**Data for analysis:**
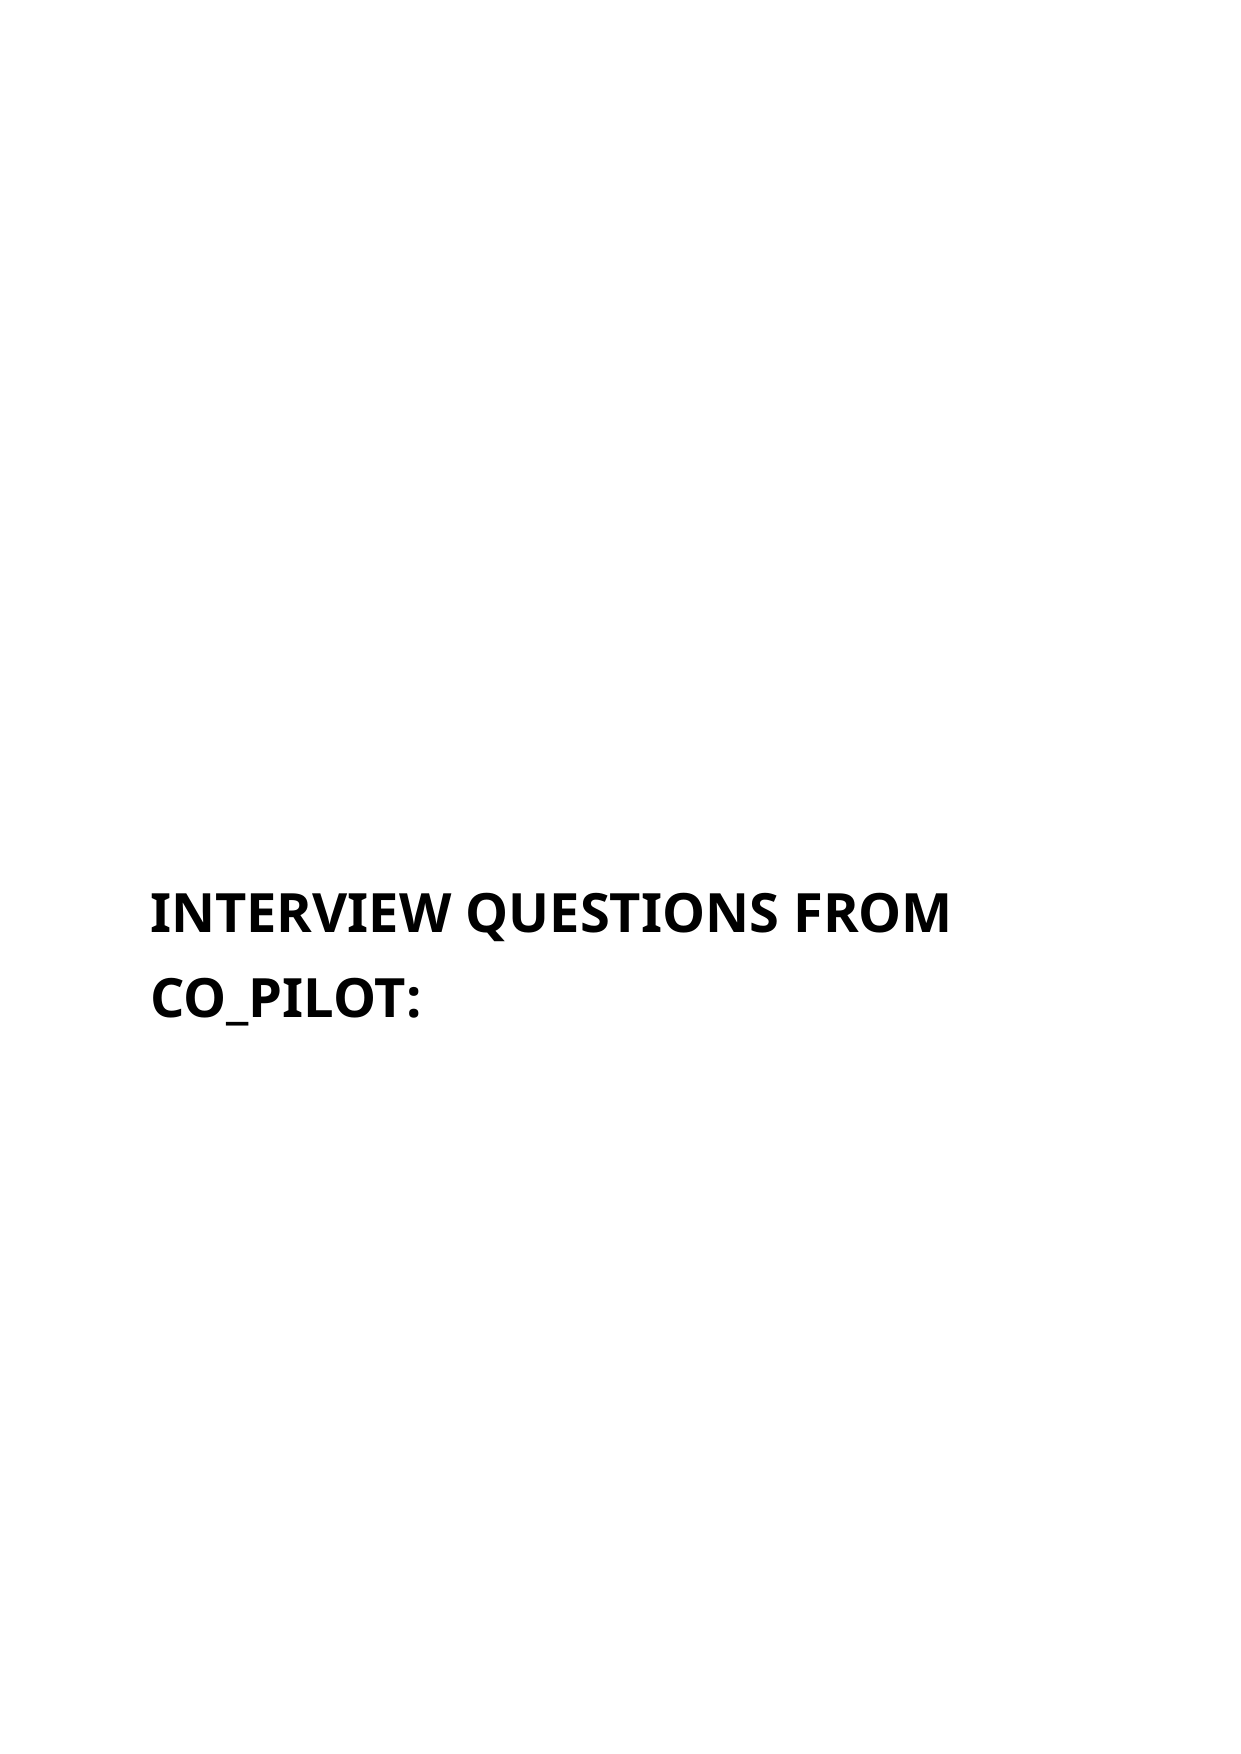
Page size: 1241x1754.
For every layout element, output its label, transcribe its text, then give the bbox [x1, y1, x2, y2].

text INTERVIEW QUESTIONS FROM CO_PILOT: [150, 874, 1090, 1033]
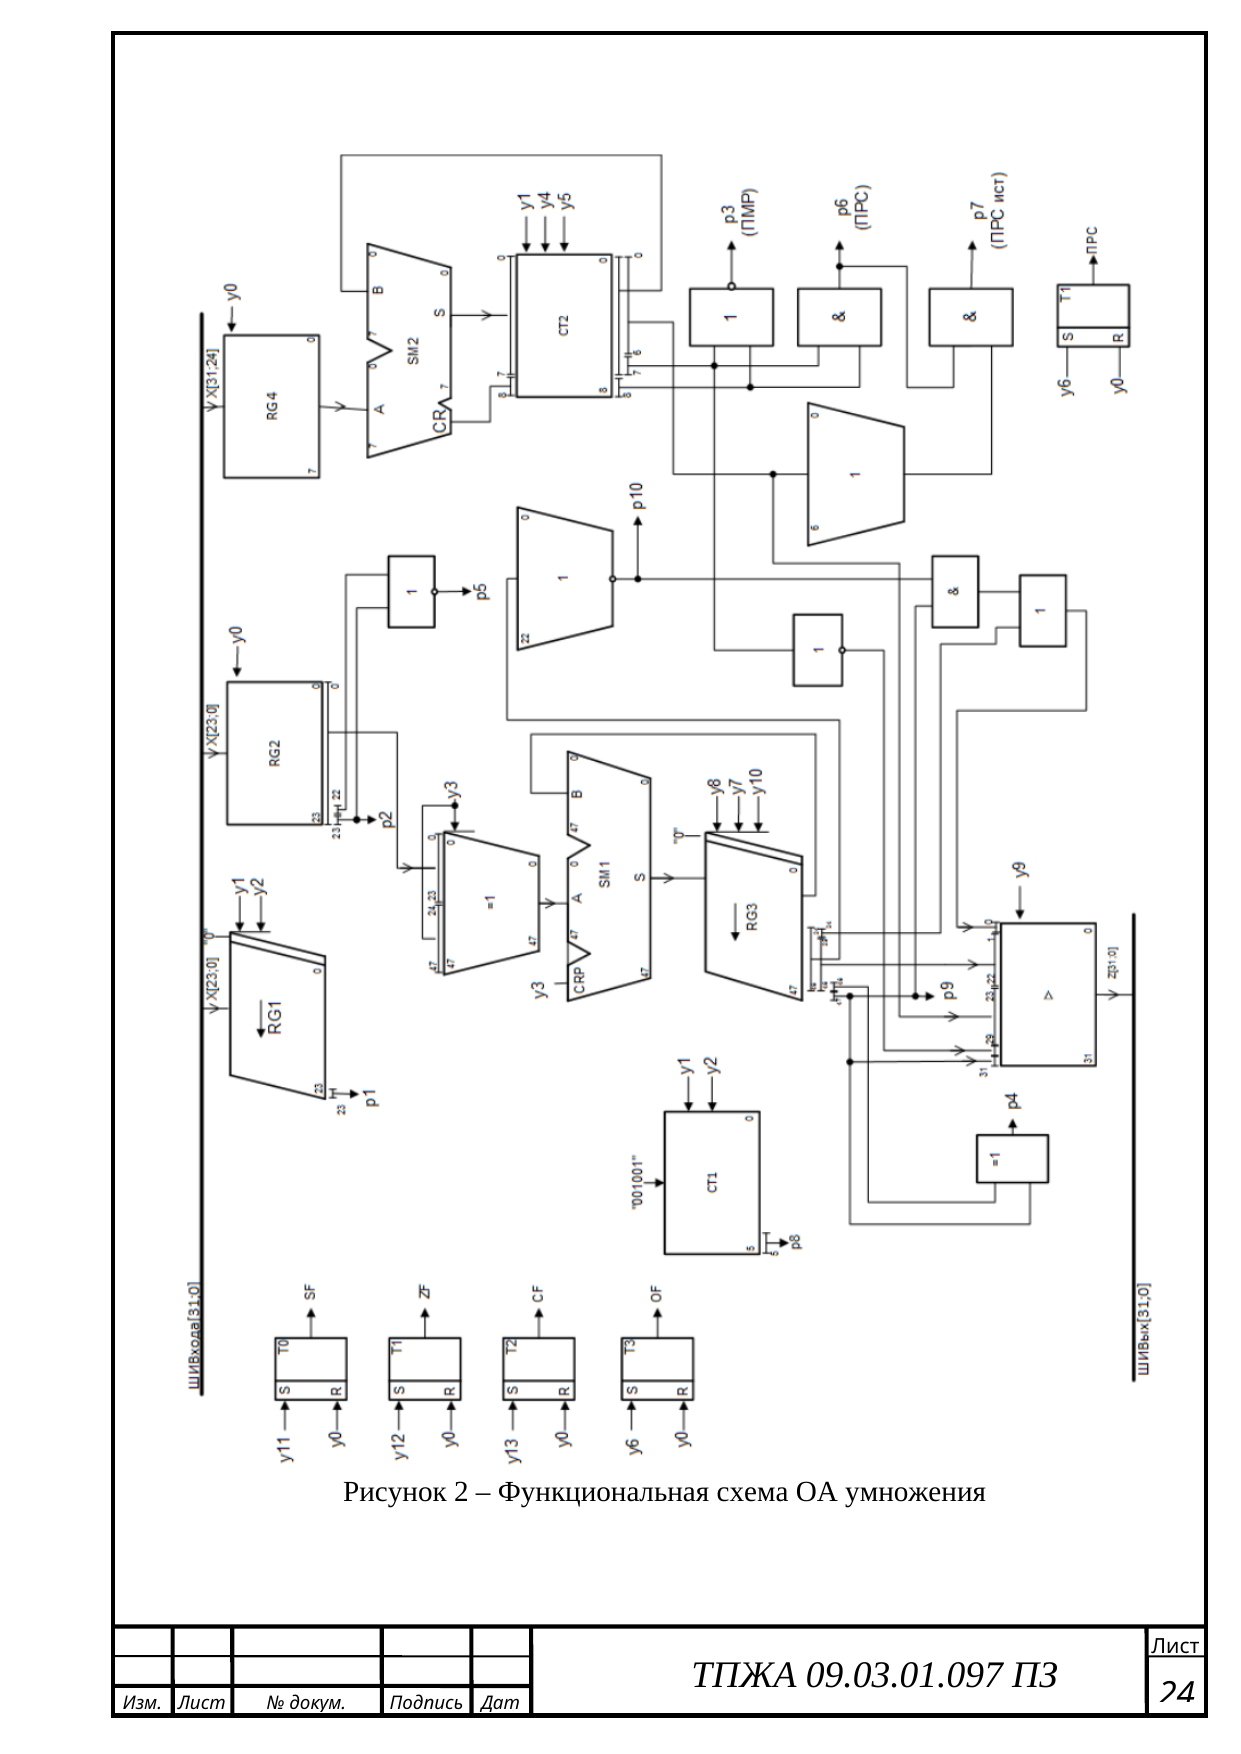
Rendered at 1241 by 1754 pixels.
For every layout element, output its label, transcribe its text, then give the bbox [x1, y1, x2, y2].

picture [179, 155, 1162, 1472]
text Рисунок 2 – Функциональная схема ОА умножения [177, 1474, 1152, 1507]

**Work item:** Your answer should be an exact copy of the lines from the one with "Rendered at 1241 by 1754 pixels." through the end of the material, with no other lines.

**Task output:**
Rendered at 1241 by 1754 pixels.
For every layout element, output its label, transcribe its text, then give the bbox [x1, y1, x2, y2].

picture [179, 155, 1162, 1472]
text Рисунок 2 – Функциональная схема ОА умножения [177, 1474, 1152, 1507]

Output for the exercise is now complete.